◆ **DIRECTIVE**
Here are the records. Print them all exactly.

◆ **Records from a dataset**
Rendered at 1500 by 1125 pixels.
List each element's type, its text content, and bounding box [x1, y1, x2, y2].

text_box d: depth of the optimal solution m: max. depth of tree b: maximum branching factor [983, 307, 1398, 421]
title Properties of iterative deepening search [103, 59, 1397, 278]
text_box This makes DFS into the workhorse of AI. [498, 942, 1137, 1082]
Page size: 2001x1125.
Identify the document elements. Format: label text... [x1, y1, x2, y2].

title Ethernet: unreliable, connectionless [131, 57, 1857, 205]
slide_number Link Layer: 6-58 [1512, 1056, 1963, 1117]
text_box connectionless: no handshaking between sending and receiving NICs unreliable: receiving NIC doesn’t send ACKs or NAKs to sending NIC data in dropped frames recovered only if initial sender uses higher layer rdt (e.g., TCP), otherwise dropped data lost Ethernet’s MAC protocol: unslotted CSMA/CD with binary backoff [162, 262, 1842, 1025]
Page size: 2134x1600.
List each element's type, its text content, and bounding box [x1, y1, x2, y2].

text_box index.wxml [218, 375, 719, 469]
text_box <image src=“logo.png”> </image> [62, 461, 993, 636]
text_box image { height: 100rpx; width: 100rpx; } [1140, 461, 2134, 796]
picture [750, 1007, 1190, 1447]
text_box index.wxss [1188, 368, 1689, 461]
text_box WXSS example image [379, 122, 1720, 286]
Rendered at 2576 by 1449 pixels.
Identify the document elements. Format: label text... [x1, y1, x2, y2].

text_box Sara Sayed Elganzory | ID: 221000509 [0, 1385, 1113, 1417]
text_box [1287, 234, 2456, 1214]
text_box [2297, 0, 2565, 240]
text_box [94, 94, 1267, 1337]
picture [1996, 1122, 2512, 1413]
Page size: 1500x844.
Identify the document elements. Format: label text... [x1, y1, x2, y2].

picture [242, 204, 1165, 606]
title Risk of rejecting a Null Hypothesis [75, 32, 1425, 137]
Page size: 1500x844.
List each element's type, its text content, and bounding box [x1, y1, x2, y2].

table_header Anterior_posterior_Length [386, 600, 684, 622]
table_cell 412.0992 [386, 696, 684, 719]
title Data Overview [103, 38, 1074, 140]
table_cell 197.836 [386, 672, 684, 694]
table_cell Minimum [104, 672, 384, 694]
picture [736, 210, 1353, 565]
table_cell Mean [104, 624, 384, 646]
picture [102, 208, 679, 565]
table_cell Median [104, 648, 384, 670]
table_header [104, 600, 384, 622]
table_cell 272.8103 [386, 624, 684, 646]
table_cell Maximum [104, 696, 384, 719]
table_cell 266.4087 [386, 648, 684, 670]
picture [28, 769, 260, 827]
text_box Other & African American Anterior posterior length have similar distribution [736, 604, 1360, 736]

◆ **SOLUTION TO THE EXERCISE**
Rendered at 1500 by 1125 pixels.
List each element's type, its text content, and bounding box [x1, y1, x2, y2].

text_box d: depth of the optimal solution m: max. depth of tree b: maximum branching factor [983, 307, 1398, 421]
title Properties of iterative deepening search [103, 59, 1397, 278]
text_box This makes DFS into the workhorse of AI. [498, 942, 1137, 1082]
Page size: 2001x1125.
Identify the document elements. Format: label text... [x1, y1, x2, y2].

title Ethernet: unreliable, connectionless [131, 57, 1857, 205]
slide_number Link Layer: 6-58 [1512, 1056, 1963, 1117]
text_box connectionless: no handshaking between sending and receiving NICs unreliable: receiving NIC doesn’t send ACKs or NAKs to sending NIC data in dropped frames recovered only if initial sender uses higher layer rdt (e.g., TCP), otherwise dropped data lost Ethernet’s MAC protocol: unslotted CSMA/CD with binary backoff [162, 262, 1842, 1025]
Page size: 2134x1600.
List each element's type, its text content, and bounding box [x1, y1, x2, y2].

text_box index.wxml [218, 375, 719, 469]
text_box <image src=“logo.png”> </image> [62, 461, 993, 636]
text_box image { height: 100rpx; width: 100rpx; } [1140, 461, 2134, 796]
picture [750, 1007, 1190, 1447]
text_box index.wxss [1188, 368, 1689, 461]
text_box WXSS example image [379, 122, 1720, 286]
Rendered at 2576 by 1449 pixels.
Identify the document elements. Format: label text... [x1, y1, x2, y2].

text_box Sara Sayed Elganzory | ID: 221000509 [0, 1385, 1113, 1417]
text_box [1287, 234, 2456, 1214]
text_box [2297, 0, 2565, 240]
text_box [94, 94, 1267, 1337]
picture [1996, 1122, 2512, 1413]
Page size: 1500x844.
Identify the document elements. Format: label text... [x1, y1, x2, y2].

picture [242, 204, 1165, 606]
title Risk of rejecting a Null Hypothesis [75, 32, 1425, 137]
Page size: 1500x844.
List each element's type, its text content, and bounding box [x1, y1, x2, y2].

table_header Anterior_posterior_Length [386, 600, 684, 622]
table_cell 412.0992 [386, 696, 684, 719]
title Data Overview [103, 38, 1074, 140]
table_cell 197.836 [386, 672, 684, 694]
table_cell Minimum [104, 672, 384, 694]
picture [736, 210, 1353, 565]
table_cell Mean [104, 624, 384, 646]
picture [102, 208, 679, 565]
table_cell Median [104, 648, 384, 670]
table_header [104, 600, 384, 622]
table_cell 272.8103 [386, 624, 684, 646]
table_cell Maximum [104, 696, 384, 719]
table_cell 266.4087 [386, 648, 684, 670]
picture [28, 769, 260, 827]
text_box Other & African American Anterior posterior length have similar distribution [736, 604, 1360, 736]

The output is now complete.